## Task directions
From the records below, select each line containing the word "matched". Case matters.

════════════════

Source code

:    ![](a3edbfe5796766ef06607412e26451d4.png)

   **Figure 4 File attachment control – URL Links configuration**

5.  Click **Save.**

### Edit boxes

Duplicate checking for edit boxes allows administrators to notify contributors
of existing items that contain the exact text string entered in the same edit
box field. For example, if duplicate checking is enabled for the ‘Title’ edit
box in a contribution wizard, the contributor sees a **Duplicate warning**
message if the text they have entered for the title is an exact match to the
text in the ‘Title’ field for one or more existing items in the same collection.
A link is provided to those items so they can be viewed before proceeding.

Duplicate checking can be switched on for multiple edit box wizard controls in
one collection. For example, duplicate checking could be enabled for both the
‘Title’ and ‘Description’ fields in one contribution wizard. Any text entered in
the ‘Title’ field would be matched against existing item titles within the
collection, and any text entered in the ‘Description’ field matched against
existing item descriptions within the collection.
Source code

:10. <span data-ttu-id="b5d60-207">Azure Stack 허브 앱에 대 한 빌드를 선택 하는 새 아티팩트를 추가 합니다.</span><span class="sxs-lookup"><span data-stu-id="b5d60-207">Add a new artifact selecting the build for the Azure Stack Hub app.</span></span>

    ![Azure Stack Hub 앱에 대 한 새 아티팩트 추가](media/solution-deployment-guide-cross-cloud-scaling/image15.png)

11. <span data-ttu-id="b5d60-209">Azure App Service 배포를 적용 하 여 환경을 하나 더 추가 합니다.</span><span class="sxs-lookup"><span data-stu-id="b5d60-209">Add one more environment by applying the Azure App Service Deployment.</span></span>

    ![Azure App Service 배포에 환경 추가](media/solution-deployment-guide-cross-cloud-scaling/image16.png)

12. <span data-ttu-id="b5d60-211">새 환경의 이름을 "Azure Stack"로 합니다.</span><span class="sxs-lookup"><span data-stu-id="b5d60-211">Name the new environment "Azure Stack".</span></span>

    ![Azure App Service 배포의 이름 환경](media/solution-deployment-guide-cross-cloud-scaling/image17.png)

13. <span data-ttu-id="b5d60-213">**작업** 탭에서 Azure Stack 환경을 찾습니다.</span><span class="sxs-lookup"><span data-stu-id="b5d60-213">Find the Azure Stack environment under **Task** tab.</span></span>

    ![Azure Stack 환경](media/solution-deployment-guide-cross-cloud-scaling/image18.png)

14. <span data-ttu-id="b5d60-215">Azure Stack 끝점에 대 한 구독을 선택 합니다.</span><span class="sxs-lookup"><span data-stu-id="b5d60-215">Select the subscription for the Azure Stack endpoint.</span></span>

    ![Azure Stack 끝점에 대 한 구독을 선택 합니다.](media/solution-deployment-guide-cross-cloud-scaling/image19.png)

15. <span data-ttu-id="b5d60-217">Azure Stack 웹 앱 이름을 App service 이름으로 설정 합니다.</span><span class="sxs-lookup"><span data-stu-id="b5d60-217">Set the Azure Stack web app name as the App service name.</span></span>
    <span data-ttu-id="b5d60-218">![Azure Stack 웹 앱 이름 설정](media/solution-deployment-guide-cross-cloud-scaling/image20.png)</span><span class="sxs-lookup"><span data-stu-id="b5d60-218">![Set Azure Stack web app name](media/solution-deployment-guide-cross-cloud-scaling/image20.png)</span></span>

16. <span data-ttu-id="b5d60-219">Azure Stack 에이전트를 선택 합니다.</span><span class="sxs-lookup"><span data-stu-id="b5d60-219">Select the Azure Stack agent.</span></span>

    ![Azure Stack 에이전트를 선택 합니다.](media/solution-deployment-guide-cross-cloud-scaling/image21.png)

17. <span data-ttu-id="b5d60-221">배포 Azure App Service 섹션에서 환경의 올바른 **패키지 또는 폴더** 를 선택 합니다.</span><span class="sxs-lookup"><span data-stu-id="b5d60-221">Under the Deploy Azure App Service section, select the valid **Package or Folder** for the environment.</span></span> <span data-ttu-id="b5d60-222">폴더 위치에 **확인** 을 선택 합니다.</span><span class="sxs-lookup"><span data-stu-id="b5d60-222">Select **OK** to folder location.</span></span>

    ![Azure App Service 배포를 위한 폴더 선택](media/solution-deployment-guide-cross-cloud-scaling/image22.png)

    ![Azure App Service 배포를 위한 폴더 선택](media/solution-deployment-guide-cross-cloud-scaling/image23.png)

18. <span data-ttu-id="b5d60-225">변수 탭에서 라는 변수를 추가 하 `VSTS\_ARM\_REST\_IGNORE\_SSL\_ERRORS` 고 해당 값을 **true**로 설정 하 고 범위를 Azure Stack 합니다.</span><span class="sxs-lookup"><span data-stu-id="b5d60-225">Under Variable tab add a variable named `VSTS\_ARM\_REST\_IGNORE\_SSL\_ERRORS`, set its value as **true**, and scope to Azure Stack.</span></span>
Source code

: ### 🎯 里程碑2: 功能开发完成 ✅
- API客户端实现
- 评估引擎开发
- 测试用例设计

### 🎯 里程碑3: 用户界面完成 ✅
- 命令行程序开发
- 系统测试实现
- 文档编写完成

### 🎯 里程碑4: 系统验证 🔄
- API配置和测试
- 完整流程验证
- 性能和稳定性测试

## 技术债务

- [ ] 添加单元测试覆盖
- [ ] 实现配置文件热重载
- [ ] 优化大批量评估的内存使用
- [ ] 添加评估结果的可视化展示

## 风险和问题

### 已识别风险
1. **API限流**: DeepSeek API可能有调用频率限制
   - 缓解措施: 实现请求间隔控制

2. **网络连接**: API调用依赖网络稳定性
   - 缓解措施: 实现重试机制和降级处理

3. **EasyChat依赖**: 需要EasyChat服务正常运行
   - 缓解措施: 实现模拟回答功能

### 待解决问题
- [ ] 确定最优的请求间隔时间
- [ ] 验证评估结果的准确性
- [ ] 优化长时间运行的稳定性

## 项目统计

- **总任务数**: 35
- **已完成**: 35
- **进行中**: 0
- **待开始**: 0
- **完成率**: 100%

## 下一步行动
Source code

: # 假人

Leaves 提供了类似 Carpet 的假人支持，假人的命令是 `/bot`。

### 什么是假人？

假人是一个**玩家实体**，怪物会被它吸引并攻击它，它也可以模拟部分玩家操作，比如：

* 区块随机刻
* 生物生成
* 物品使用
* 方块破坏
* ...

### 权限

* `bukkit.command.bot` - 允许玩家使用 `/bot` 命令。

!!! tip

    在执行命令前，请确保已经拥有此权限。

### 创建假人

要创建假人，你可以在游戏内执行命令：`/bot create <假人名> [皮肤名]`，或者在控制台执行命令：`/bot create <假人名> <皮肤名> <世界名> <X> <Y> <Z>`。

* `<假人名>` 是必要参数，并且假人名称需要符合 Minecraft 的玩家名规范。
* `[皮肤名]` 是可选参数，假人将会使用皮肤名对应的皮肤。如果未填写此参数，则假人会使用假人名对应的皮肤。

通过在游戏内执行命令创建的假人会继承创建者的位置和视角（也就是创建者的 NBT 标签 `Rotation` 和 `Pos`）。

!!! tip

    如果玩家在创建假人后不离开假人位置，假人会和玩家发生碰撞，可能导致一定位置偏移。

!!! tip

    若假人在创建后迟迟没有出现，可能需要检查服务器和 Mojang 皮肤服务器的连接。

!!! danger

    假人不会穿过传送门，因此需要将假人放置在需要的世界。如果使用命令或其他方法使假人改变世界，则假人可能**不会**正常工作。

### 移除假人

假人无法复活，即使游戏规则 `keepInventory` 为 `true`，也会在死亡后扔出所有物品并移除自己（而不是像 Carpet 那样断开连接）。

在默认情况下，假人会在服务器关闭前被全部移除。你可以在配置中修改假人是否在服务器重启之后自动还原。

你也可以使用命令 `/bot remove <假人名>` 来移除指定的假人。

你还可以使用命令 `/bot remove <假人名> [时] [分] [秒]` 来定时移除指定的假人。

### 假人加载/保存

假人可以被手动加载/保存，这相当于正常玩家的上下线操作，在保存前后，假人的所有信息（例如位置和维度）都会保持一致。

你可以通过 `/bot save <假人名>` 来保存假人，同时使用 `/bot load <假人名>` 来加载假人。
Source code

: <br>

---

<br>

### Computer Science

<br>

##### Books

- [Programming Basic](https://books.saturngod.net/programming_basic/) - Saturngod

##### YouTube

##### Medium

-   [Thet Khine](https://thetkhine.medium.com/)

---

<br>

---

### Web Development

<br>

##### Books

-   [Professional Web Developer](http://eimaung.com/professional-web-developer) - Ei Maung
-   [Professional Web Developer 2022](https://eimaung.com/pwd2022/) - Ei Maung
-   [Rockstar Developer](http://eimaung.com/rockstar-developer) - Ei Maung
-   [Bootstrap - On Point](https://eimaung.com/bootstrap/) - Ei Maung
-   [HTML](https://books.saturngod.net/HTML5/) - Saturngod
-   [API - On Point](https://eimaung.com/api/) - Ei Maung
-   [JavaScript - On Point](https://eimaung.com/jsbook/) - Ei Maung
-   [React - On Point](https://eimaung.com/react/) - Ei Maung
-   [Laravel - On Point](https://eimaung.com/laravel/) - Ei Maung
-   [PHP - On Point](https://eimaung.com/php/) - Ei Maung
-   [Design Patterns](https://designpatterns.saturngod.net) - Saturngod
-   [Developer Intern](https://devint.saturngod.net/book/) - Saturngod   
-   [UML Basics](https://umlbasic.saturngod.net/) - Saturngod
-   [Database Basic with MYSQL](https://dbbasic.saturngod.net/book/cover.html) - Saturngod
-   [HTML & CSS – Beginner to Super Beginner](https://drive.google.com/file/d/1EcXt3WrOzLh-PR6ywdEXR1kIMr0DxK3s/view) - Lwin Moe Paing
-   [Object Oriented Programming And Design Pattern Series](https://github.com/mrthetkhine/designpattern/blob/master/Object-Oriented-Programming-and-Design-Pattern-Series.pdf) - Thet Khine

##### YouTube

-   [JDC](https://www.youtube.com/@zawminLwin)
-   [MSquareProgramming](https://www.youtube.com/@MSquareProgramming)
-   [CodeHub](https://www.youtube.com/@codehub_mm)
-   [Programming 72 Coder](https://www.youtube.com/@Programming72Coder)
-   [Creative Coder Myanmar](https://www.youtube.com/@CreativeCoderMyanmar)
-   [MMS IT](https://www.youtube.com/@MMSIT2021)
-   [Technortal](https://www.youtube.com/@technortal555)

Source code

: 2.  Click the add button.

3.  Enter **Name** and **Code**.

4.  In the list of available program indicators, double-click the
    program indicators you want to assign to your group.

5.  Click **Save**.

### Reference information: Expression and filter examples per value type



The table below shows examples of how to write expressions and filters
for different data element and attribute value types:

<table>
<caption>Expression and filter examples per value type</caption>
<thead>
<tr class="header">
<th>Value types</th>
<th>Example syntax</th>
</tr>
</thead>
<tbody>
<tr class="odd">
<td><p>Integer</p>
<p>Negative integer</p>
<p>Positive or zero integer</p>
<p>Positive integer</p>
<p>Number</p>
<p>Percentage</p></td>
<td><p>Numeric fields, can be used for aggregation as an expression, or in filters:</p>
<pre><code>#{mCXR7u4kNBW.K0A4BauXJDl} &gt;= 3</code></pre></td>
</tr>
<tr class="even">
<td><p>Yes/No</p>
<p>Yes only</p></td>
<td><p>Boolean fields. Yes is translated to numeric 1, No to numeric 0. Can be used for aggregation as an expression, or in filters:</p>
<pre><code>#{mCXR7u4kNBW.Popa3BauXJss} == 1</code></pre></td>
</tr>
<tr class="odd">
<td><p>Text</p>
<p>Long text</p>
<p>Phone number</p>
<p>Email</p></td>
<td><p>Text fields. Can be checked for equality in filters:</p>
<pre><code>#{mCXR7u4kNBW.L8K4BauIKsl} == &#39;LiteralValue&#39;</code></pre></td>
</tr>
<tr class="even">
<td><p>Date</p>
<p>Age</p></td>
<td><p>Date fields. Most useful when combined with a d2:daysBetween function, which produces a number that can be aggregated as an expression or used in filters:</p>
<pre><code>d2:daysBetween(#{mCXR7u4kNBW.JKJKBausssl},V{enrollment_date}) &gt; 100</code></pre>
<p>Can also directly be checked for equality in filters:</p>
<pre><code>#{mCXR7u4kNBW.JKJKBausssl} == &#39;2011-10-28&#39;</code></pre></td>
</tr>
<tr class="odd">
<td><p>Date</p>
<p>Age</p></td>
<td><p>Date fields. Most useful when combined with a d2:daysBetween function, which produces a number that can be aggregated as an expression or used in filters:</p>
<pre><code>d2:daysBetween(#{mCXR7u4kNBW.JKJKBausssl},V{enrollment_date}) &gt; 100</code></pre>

════════════════

## Worked solution
the ‘Title’ field would be matched against existing item titles within the
collection, and any text entered in the ‘Description’ field matched against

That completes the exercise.